--- REQUIREMENT ---
Task for the records below: please retype exactly and only the lines from the first through the one with "X132000000Y-84000000D01*", with every picture omitted.

--- RECORDS SHOWN ---
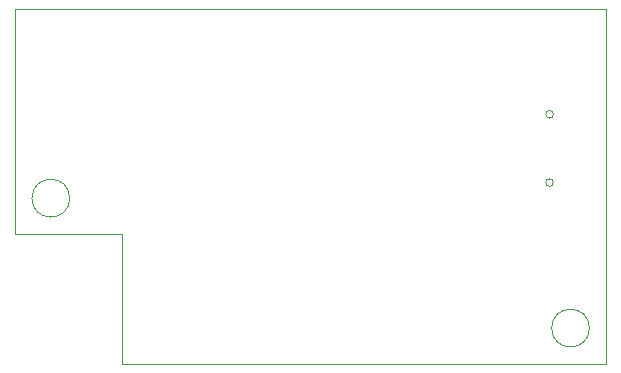
<source format=gbr>
%TF.GenerationSoftware,KiCad,Pcbnew,(7.0.0)*%
%TF.CreationDate,2023-03-01T10:12:44+08:00*%
%TF.ProjectId,DAP_Link_V0_1,4441505f-4c69-46e6-9b5f-56305f312e6b,rev?*%
%TF.SameCoordinates,Original*%
%TF.FileFunction,Profile,NP*%
%FSLAX46Y46*%
G04 Gerber Fmt 4.6, Leading zero omitted, Abs format (unit mm)*
G04 Created by KiCad (PCBNEW (7.0.0)) date 2023-03-01 10:12:44*
%MOMM*%
%LPD*%
G01*
G04 APERTURE LIST*
%TA.AperFunction,Profile*%
%ADD10C,0.100000*%
%TD*%
%TA.AperFunction,Profile*%
%ADD11C,0.120000*%
%TD*%
G04 APERTURE END LIST*
D10*
X130600000Y-81000000D02*
G75*
G03*
X130600000Y-81000000I-1600000J0D01*
G01*
X86600000Y-70000000D02*
G75*
G03*
X86600000Y-70000000I-1600000J0D01*
G01*
X132000000Y-84000000D02*
X132000000Y-54000000D01*
X91000000Y-73000000D02*
X82000000Y-73000000D01*
X91000000Y-84000000D02*
X132000000Y-84000000D01*
X82000000Y-54000000D02*
X82000000Y-73000000D01*
X91000000Y-84000000D02*
X91000000Y-73000000D01*
X132000000Y-54000000D02*
X82000000Y-54000000D01*
D11*
%TO.C,USB1*%
X127551000Y-68676000D02*
G75*
G03*
X127551000Y-68676000I-325000J0D01*
G01*
X127551000Y-62896000D02*
G75*
G03*
X127551000Y-62896000I-325000J0D01*
G01*
%TD*%
M02*

</source>
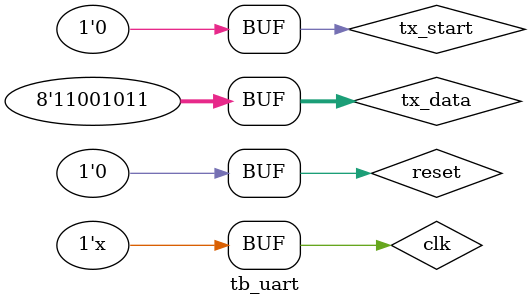
<source format=v>
`timescale 1ns / 1ps


module tb_uart();

    reg clk;
    reg reset;
    reg tx_start;
    reg [7:0] tx_data;

    wire tx;
    wire tx_done;

    uart dut (
        .clk(clk),
        .reset(reset),
        .tx_start(tx_start),
        .tx_data(tx_data),

        .tx(tx),
        .tx_done(tx_done)
    );


    always #5 clk = ~clk;

    initial begin
        clk = 1'b0;
        reset = 1'b1;
        tx_start = 1'b0;
        tx_data = 0;
    end

    initial begin
        #100 reset = 1'b0;
        #100 tx_data = 8'b11001011; tx_start = 1'b1;
        #10 tx_start = 1'b0;
    end
endmodule

</source>
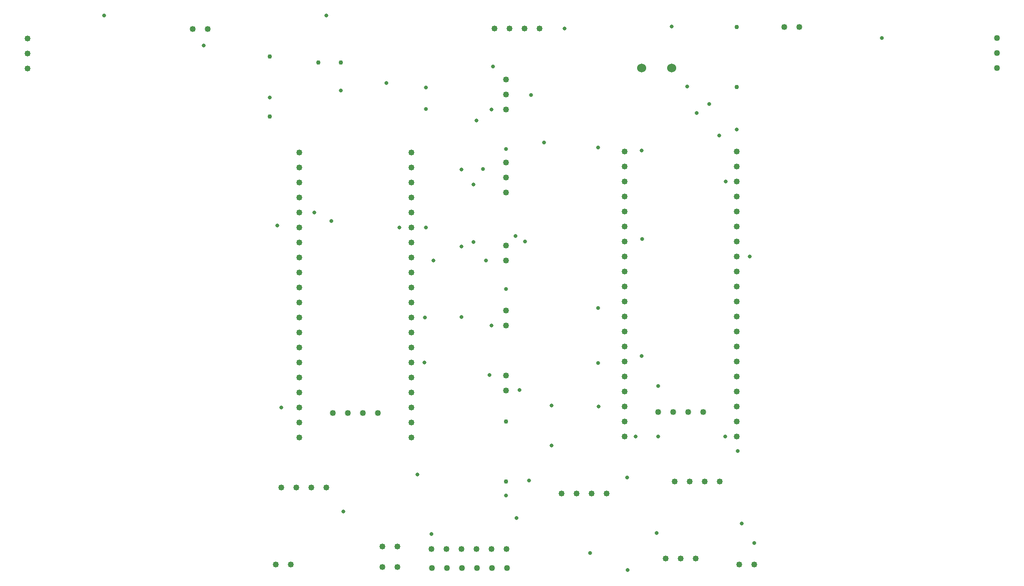
<source format=gbr>
G04 PROTEUS GERBER X2 FILE*
%TF.GenerationSoftware,Labcenter,Proteus,8.11-SP0-Build30052*%
%TF.CreationDate,2024-03-04T06:39:40+00:00*%
%TF.FileFunction,Plated,1,2,PTH*%
%TF.FilePolarity,Positive*%
%TF.Part,Single*%
%TF.SameCoordinates,{347c642e-2b0e-48e9-919d-a538f2e8b90d}*%
%FSLAX45Y45*%
%MOMM*%
G01*
%TA.AperFunction,ViaDrill*%
%ADD40C,0.635000*%
%TA.AperFunction,ComponentDrill*%
%ADD41C,1.016000*%
%TA.AperFunction,ComponentDrill*%
%ADD42C,0.762000*%
%ADD43C,1.524000*%
%TD.AperFunction*%
D40*
X+13198409Y+762813D03*
X+11818801Y+3016708D03*
X+10443959Y+492331D03*
X+13200000Y+6634091D03*
X+13361479Y+5161639D03*
X+15388591Y+1763672D03*
X+16906622Y+1763672D03*
X+12918379Y+2804414D03*
X+11970000Y+4740000D03*
X+14756000Y+6660000D03*
X+10402281Y+7620267D03*
X+9199886Y+7504373D03*
X+11393814Y+5301101D03*
X+10240000Y+5414000D03*
X+12440000Y+6282364D03*
X+12440000Y+4979801D03*
X+12445698Y+3785212D03*
X+11824416Y+3780708D03*
X+12978000Y+8030000D03*
X+11176000Y+7747000D03*
X+9330000Y+5340000D03*
X+12954050Y+7300088D03*
X+14756000Y+3007834D03*
X+14757594Y+3940602D03*
X+16637000Y+7390000D03*
X+11841436Y+5300014D03*
X+12861414Y+4743939D03*
X+12649857Y+5059402D03*
X+12650000Y+6029089D03*
X+17320828Y+4808669D03*
X+13589000Y+1016000D03*
X+8078593Y+8385968D03*
X+15996042Y+8702291D03*
X+12700000Y+7112000D03*
X+15770486Y+1760168D03*
X+14615304Y-206851D03*
X+15253812Y-500000D03*
X+15497436Y+5108609D03*
X+15494000Y+3130000D03*
X+13620000Y+7550000D03*
X+16260000Y+7690000D03*
X+16800000Y+6859973D03*
X+17101448Y+6958620D03*
X+15494000Y+6604000D03*
X+9953834Y+5553289D03*
X+12806202Y+6297175D03*
X+16420000Y+7239000D03*
X+13840000Y+6740000D03*
X+13200000Y+4259861D03*
X+12947667Y+3646419D03*
X+13421801Y+2548889D03*
X+13970000Y+2286000D03*
X+13970000Y+1610000D03*
X+17120000Y+1520000D03*
X+14758784Y+2271216D03*
X+9395334Y+2251958D03*
X+17399855Y-37805D03*
X+11843007Y+7670000D03*
X+11843007Y+7313007D03*
X+6395575Y+8892378D03*
X+14187224Y+8670000D03*
X+10160000Y+8890000D03*
X+13519946Y+5068823D03*
X+19553644Y+8512267D03*
X+15770382Y+2622028D03*
X+16916549Y+6078591D03*
X+17180000Y+290000D03*
X+13370000Y+380003D03*
X+11694000Y+1120508D03*
X+15244133Y+1072618D03*
X+11934000Y+110000D03*
X+15748000Y+127000D03*
D41*
X+9700000Y+6570000D03*
X+9700000Y+6316000D03*
X+9700000Y+6062000D03*
X+9700000Y+5808000D03*
X+9700000Y+5554000D03*
X+9700000Y+5300000D03*
X+9700000Y+5046000D03*
X+9700000Y+4792000D03*
X+9700000Y+4538000D03*
X+9700000Y+4284000D03*
X+9700000Y+4030000D03*
X+9700000Y+3776000D03*
X+9700000Y+3522000D03*
X+9700000Y+3268000D03*
X+9700000Y+3014000D03*
X+9700000Y+2760000D03*
X+9700000Y+2506000D03*
X+9700000Y+2252000D03*
X+9700000Y+1998000D03*
X+9700000Y+1744000D03*
X+11600000Y+1744000D03*
X+11600000Y+1998000D03*
X+11600000Y+2252000D03*
X+11600000Y+2506000D03*
X+11600000Y+2760000D03*
X+11600000Y+3014000D03*
X+11600000Y+3268000D03*
X+11600000Y+3522000D03*
X+11600000Y+3776000D03*
X+11600000Y+4030000D03*
X+11600000Y+4284000D03*
X+11600000Y+4538000D03*
X+11600000Y+4792000D03*
X+11600000Y+5046000D03*
X+11600000Y+5300000D03*
X+11600000Y+5554000D03*
X+11600000Y+5808000D03*
X+11600000Y+6062000D03*
X+11600000Y+6316000D03*
X+11600000Y+6570000D03*
X+10270000Y+2160000D03*
X+10524000Y+2160000D03*
X+10778000Y+2160000D03*
X+11032000Y+2160000D03*
X+15200000Y+6586000D03*
X+15200000Y+6332000D03*
X+15200000Y+6078000D03*
X+15200000Y+5824000D03*
X+15200000Y+5570000D03*
X+15200000Y+5316000D03*
X+15200000Y+5062000D03*
X+15200000Y+4808000D03*
X+15200000Y+4554000D03*
X+15200000Y+4300000D03*
X+15200000Y+4046000D03*
X+15200000Y+3792000D03*
X+15200000Y+3538000D03*
X+15200000Y+3284000D03*
X+15200000Y+3030000D03*
X+15200000Y+2776000D03*
X+15200000Y+2522000D03*
X+15200000Y+2268000D03*
X+15200000Y+2014000D03*
X+15200000Y+1760000D03*
X+17100000Y+1760000D03*
X+17100000Y+2014000D03*
X+17100000Y+2268000D03*
X+17100000Y+2522000D03*
X+17100000Y+2776000D03*
X+17100000Y+3030000D03*
X+17100000Y+3284000D03*
X+17100000Y+3538000D03*
X+17100000Y+3792000D03*
X+17100000Y+4046000D03*
X+17100000Y+4300000D03*
X+17100000Y+4554000D03*
X+17100000Y+4808000D03*
X+17100000Y+5062000D03*
X+17100000Y+5316000D03*
X+17100000Y+5570000D03*
X+17100000Y+5824000D03*
X+17100000Y+6078000D03*
X+17100000Y+6332000D03*
X+17100000Y+6586000D03*
X+15770000Y+2176000D03*
X+16024000Y+2176000D03*
X+16278000Y+2176000D03*
X+16532000Y+2176000D03*
X+12998000Y+8670000D03*
X+13252000Y+8670000D03*
X+13506000Y+8670000D03*
X+13760000Y+8670000D03*
X+5100000Y+7992000D03*
X+5100000Y+8246000D03*
X+5100000Y+8500000D03*
X+21500000Y+8508000D03*
X+21500000Y+8254000D03*
X+21500000Y+8000000D03*
X+7900000Y+8660000D03*
X+8154000Y+8660000D03*
X+18154000Y+8700000D03*
X+17900000Y+8700000D03*
D42*
X+17100000Y+7684000D03*
X+17100000Y+8700000D03*
D43*
X+16000000Y+8000000D03*
X+15492000Y+8000000D03*
D41*
X+17400000Y-400000D03*
X+17146000Y-400000D03*
X+9554000Y-400000D03*
X+9300000Y-400000D03*
D42*
X+13200000Y+1000000D03*
X+13200000Y+2016000D03*
D41*
X+10154000Y+900000D03*
X+9900000Y+900000D03*
X+9646000Y+900000D03*
X+9392000Y+900000D03*
X+16814000Y+1000000D03*
X+16560000Y+1000000D03*
X+16306000Y+1000000D03*
X+16052000Y+1000000D03*
X+11936000Y-140000D03*
X+12190000Y-140000D03*
X+12444000Y-140000D03*
X+12698000Y-140000D03*
X+12952000Y-140000D03*
X+13206000Y-140000D03*
D42*
X+10019000Y+8100000D03*
X+10400000Y+8100000D03*
D41*
X+11106000Y-100000D03*
X+11360000Y-100000D03*
D42*
X+9200000Y+8200000D03*
X+9200000Y+7184000D03*
D41*
X+13200000Y+2546000D03*
X+13200000Y+2800000D03*
X+13200000Y+3646000D03*
X+13200000Y+3900000D03*
X+13200000Y+4746000D03*
X+13200000Y+5000000D03*
X+13200000Y+5892000D03*
X+13200000Y+6146000D03*
X+13200000Y+6400000D03*
X+13200000Y+7300000D03*
X+13200000Y+7554000D03*
X+13200000Y+7808000D03*
X+15896000Y-300000D03*
X+16150000Y-300000D03*
X+16404000Y-300000D03*
X+14900000Y+800000D03*
X+14646000Y+800000D03*
X+14392000Y+800000D03*
X+14138000Y+800000D03*
X+11946000Y-460000D03*
X+12200000Y-460000D03*
X+12454000Y-460000D03*
X+12708000Y-460000D03*
X+12962000Y-460000D03*
X+13216000Y-460000D03*
X+11106000Y-450000D03*
X+11360000Y-450000D03*
M02*

</source>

--- YOUR SOLUTION ---
<source format=gbr>
%TF.GenerationSoftware,KiCad,Pcbnew,(7.0.0)*%
%TF.CreationDate,2023-03-01T10:12:44+08:00*%
%TF.ProjectId,DAP_Link_V0_1,4441505f-4c69-46e6-9b5f-56305f312e6b,rev?*%
%TF.SameCoordinates,Original*%
%TF.FileFunction,Profile,NP*%
%FSLAX46Y46*%
G04 Gerber Fmt 4.6, Leading zero omitted, Abs format (unit mm)*
G04 Created by KiCad (PCBNEW (7.0.0)) date 2023-03-01 10:12:44*
%MOMM*%
%LPD*%
G01*
G04 APERTURE LIST*
%TA.AperFunction,Profile*%
%ADD10C,0.100000*%
%TD*%
%TA.AperFunction,Profile*%
%ADD11C,0.120000*%
%TD*%
G04 APERTURE END LIST*
D10*
X130600000Y-81000000D02*
G75*
G03*
X130600000Y-81000000I-1600000J0D01*
G01*
X86600000Y-70000000D02*
G75*
G03*
X86600000Y-70000000I-1600000J0D01*
G01*
X132000000Y-84000000D02*
X132000000Y-54000000D01*
X91000000Y-73000000D02*
X82000000Y-73000000D01*
X91000000Y-84000000D02*
X132000000Y-84000000D01*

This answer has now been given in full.